The scheme will involve the demolition of Pelican House, a 40,000 sq ft office block on Mespil Road which was formerly used as a headquarters for Irish Life. It was subsequently leased to the Blood Transfusion Board, and the freehold formed part of a £50 million portfolio acquired about five years ago by Castlemarket Holdings, a joint venture company between Treasury Holdings and Jermyn Plc.
Last month, Dublin Corporation granted planning permission for two interlinking seven-storey blocks on Mespil Road and Burlington Road with a gross area of 257,000 sq ft. The corporation said the permission included a provision for 4,563 sq ft for the blood board.
The development will include 115 car-parking spaces at double basement level and 222 bicycle spaces.
The Mespil Road section is to be occupied by Bank of Ireland Asset Management (BIAM), which will be relocating from its present offices on the opposite side of the canal at Fitzwilliam Place. Jim McMahon of BIAM said the company was not in a position to give details of the letting arrangement as legal documentation had not yet been completed. Construction of the building is due to start next month and completion is expected at the end of 2001.
The blood board is to move in May to a new headquarters in the grounds of St James's Hospital. The chief executive officer, Martin Hynes, refused to disclose if a premium was paid to the board for surrendering its lease of Pelican House. Part of the agreement, he said, was that the board would have a donor clinic of around 5,000 sq ft in the new building on Burlington Road. "Compensation will be taken into account when the rent is set." Mr Hynes said the board was also looking at opening a donor clinic on the north side of Dublin as well as basing staff in Ardee and Carlow.
The agents for the scheme, Finnegan Menton, will market the balance of the development which will have over 100,000 sq ft. Interest in the block is expected to be strong because of the high-spec fit out planned and the Dublin 4 address. The Burlington Road site has been owned by Mr Ronan since the 1960s.

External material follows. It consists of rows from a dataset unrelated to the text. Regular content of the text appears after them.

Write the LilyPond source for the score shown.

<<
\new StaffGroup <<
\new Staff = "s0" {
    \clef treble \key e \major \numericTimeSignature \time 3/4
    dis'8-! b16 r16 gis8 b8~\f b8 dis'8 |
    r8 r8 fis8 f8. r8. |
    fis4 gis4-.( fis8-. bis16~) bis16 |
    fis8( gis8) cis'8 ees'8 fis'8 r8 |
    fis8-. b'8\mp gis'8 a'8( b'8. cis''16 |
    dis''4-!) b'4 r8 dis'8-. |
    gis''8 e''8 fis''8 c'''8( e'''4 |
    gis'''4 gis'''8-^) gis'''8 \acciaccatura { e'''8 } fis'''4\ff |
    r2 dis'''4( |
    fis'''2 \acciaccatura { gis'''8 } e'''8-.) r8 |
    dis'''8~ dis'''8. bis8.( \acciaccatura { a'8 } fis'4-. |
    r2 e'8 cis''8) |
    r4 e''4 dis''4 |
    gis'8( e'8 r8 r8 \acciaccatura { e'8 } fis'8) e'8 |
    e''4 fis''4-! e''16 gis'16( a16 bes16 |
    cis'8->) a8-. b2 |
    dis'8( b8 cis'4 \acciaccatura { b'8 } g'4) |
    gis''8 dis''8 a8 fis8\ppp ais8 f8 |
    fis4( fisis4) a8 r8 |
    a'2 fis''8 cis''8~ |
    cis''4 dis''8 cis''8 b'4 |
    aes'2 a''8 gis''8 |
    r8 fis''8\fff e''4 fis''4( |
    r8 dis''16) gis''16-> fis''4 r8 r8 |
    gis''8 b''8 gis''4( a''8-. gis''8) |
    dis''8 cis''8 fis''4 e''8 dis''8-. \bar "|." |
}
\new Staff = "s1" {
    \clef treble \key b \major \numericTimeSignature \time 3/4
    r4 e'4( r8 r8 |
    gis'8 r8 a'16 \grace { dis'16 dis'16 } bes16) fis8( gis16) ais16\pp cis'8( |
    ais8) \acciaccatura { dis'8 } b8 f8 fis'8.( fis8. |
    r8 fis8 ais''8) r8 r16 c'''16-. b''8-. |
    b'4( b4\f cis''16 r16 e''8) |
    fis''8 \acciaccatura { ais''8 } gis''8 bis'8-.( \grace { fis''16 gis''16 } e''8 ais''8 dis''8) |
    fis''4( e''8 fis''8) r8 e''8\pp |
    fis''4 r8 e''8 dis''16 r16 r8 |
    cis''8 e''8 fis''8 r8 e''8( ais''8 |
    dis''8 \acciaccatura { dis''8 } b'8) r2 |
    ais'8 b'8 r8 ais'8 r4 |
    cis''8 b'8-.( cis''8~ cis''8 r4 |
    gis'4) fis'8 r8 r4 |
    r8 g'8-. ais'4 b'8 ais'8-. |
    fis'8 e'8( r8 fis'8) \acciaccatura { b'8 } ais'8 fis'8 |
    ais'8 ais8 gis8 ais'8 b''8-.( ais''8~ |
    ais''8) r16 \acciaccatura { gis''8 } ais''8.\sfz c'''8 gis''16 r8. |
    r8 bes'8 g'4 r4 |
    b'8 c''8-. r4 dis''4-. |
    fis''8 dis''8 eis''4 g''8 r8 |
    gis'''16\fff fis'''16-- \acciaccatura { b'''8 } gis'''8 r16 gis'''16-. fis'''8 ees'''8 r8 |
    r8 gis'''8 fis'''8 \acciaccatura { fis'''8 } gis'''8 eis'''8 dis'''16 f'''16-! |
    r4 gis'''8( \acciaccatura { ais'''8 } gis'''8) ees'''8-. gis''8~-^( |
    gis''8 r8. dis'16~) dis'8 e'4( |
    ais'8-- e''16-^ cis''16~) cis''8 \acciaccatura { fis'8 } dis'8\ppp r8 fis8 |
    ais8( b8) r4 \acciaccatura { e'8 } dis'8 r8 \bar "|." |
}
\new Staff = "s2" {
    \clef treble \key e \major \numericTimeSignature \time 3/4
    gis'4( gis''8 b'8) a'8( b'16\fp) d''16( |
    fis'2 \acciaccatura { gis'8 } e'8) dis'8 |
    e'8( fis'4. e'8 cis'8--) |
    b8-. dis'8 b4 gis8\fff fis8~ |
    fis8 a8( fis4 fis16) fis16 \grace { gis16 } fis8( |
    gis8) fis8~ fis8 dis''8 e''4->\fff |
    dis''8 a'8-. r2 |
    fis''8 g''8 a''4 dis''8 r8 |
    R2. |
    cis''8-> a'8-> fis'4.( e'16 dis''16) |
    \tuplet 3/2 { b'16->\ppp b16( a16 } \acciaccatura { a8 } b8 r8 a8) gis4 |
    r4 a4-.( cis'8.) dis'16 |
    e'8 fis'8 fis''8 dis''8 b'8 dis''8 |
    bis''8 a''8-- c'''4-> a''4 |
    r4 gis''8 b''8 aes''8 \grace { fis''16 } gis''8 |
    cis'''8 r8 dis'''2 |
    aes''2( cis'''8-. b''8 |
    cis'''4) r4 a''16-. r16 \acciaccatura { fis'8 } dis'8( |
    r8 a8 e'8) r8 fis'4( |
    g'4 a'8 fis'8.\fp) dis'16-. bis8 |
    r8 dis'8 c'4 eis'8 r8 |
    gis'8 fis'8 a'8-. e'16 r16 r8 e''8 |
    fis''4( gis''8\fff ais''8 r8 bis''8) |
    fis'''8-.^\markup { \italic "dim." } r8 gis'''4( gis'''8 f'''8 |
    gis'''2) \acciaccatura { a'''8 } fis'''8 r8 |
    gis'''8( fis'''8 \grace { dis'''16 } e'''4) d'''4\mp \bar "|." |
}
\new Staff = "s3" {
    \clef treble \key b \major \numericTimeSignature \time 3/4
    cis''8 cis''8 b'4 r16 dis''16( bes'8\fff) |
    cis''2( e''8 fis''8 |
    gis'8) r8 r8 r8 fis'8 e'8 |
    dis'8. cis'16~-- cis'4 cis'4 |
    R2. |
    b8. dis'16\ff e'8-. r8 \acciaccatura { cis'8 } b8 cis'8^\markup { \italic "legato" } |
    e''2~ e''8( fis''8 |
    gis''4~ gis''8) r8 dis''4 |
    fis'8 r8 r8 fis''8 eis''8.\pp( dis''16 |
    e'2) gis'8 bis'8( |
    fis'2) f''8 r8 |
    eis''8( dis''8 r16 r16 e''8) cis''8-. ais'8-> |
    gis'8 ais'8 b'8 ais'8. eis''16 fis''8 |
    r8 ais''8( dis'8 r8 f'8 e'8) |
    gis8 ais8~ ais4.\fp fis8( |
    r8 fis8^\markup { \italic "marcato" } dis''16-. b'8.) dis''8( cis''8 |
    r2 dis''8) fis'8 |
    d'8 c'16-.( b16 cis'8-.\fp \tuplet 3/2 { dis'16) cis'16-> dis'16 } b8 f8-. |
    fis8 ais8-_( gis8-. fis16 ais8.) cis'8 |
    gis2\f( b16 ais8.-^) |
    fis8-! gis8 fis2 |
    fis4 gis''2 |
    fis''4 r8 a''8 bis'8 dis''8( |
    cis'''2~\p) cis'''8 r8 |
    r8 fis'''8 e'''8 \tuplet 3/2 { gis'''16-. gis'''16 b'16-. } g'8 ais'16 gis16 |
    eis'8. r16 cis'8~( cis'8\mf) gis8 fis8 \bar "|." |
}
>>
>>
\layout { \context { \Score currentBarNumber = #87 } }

As recently as 1996, Bank of Ireland offloaded three office blocks in Dublin and relocated staff as part of its cutbacks. It assigned its lease of 55,000 sq ft in the Earlsfort Centre to solicitors Arthur Cox. The building had been occupied by a subsidiary of the bank, Lifetime Assurance Company. A short time later, it sold the Bank of Ireland Finance building on Pembroke Road for £4.5 million. It was subsequently sold twice, the last time to developers Paddy Kelly and John Flynn for £10 million. The bank also sold the Irish Civil Service Building Society office fronting on to O'Connell Bridge. It was bought at £3.5 million by Treasury Holdings, which has secured planning for Manchester United to use it as a retail/restaurant outlet.
Last year, the bank moved the ICS Building Society staff into Mayor House, in the Dublin docklands, at a rent of £27.50 per sq ft.